Analysis of Volume Fraction and Convective Heat Transfer on MHD Casson Nanofluid over a Vertical Plate

Abstract

The numerous industrial and engineering applications of Casson nanofluid is due to the superiority of its thermophysical properties. Tomatoes paste, engine oil, soup etc., are examples of Casson fluid and when nanometer-sized particles are suspended in such Casson fluid, it becomes Casson nanofluid. This paper considers a natural convective magnetohydrodynamics flow of Cu-engine oil nanofluid across a convectively heated vertical plate.
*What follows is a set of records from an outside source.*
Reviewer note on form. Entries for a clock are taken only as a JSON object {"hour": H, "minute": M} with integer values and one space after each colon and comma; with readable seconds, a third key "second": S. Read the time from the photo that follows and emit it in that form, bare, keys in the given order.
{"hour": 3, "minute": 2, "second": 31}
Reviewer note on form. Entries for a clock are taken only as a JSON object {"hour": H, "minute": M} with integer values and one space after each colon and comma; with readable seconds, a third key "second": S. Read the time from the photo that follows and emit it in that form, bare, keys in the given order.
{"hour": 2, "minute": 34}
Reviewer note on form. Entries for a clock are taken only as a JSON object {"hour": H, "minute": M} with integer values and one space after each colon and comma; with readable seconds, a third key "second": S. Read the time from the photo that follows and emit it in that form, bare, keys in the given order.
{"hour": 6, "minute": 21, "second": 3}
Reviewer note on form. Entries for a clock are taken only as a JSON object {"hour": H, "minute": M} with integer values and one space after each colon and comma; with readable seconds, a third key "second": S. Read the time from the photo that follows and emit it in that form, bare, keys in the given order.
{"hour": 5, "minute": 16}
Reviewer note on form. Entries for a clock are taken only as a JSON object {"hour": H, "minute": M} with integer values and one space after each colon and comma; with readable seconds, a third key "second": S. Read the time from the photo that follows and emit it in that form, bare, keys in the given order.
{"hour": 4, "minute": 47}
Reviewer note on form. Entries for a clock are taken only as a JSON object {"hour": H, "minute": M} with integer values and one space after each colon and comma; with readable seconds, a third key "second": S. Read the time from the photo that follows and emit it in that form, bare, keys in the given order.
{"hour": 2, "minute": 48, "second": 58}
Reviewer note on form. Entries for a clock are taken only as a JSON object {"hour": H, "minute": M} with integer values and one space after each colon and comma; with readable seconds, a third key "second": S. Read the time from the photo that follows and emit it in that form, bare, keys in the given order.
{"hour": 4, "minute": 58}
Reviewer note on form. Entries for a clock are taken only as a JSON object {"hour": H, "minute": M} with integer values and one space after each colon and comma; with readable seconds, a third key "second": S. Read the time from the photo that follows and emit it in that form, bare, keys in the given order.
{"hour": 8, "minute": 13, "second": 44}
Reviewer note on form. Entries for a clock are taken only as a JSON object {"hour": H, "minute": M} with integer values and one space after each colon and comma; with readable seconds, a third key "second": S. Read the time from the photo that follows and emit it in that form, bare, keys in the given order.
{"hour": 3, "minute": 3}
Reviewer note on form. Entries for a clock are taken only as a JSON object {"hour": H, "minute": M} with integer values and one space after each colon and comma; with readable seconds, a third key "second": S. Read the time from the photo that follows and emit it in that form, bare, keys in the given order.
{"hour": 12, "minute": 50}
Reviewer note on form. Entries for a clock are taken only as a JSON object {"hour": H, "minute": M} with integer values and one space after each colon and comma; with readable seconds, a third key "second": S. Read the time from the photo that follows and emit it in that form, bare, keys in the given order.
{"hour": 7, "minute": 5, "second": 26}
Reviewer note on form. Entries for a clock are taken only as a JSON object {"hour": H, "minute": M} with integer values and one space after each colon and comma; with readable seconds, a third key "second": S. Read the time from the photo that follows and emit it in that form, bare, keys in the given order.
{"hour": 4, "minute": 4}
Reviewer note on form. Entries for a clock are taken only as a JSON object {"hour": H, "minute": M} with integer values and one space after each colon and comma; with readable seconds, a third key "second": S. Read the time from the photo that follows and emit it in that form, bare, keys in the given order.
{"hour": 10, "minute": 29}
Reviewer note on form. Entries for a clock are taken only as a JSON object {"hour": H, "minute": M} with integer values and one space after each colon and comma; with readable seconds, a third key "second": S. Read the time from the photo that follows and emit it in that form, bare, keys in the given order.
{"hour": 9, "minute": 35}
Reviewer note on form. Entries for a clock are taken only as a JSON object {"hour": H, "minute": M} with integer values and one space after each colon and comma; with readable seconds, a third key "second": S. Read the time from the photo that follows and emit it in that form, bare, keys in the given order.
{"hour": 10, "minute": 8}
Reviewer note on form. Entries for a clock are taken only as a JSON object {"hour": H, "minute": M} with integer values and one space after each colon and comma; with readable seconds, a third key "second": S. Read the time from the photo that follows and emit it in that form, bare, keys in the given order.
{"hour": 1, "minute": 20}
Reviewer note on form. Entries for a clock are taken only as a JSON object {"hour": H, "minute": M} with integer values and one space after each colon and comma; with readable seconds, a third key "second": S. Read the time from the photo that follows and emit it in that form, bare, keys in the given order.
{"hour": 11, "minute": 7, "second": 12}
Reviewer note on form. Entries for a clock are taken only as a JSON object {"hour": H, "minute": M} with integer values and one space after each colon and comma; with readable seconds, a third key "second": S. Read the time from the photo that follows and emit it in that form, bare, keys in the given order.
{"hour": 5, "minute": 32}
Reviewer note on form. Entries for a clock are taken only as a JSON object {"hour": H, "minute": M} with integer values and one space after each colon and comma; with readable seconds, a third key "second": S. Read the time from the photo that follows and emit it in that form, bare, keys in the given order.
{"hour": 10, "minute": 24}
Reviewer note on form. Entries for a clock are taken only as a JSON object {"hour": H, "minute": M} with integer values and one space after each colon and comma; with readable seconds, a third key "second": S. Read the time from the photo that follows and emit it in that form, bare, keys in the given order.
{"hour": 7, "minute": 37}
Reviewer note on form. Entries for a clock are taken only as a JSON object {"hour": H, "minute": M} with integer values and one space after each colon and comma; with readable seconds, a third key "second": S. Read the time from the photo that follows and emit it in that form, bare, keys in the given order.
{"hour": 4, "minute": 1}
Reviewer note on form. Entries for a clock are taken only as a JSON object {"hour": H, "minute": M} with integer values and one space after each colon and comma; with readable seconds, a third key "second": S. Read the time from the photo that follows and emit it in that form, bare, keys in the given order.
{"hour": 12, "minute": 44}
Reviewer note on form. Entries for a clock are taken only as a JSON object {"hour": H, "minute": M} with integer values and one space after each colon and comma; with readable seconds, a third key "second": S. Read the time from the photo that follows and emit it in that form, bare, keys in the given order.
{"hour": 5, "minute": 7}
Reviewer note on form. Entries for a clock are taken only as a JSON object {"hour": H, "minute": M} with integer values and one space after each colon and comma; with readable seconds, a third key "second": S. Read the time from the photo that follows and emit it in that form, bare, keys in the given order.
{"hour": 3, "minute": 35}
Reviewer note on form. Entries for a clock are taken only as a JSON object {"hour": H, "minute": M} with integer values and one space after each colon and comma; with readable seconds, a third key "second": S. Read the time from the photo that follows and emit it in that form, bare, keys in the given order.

The effects of self-heating of the fluid (measured by the Eckert number), internal conductive resistance to external convective resistance (measured by the Biot number), magnetic field strength, volume fraction of the nanoparticles on the temperature and velocity of mass and heat transfer of Casson nanofluid is analysed. An appropriate model governing the flow of Casson nanofluid is formulated as a system of nonlinear partial differential equations. The natural convection boundary condition is included. To solve the problem, an appropriate similarity transformation is used to reformulate the system as a system of nonlinear ordinary differential equations. The shooting technique is used to convert the boundary problem to initial value problems before Runge-Kutta method, with the Gills constants, is used to solve the reformulated problem. The results are depicted as graphs. Flow velocity is found to increase as the base fluid becomes more Casson and as nanoparticle volume fraction increases. It is also found that increasing Eckert number, Biot number and magnetic field strength causes an increase in the flow temperature.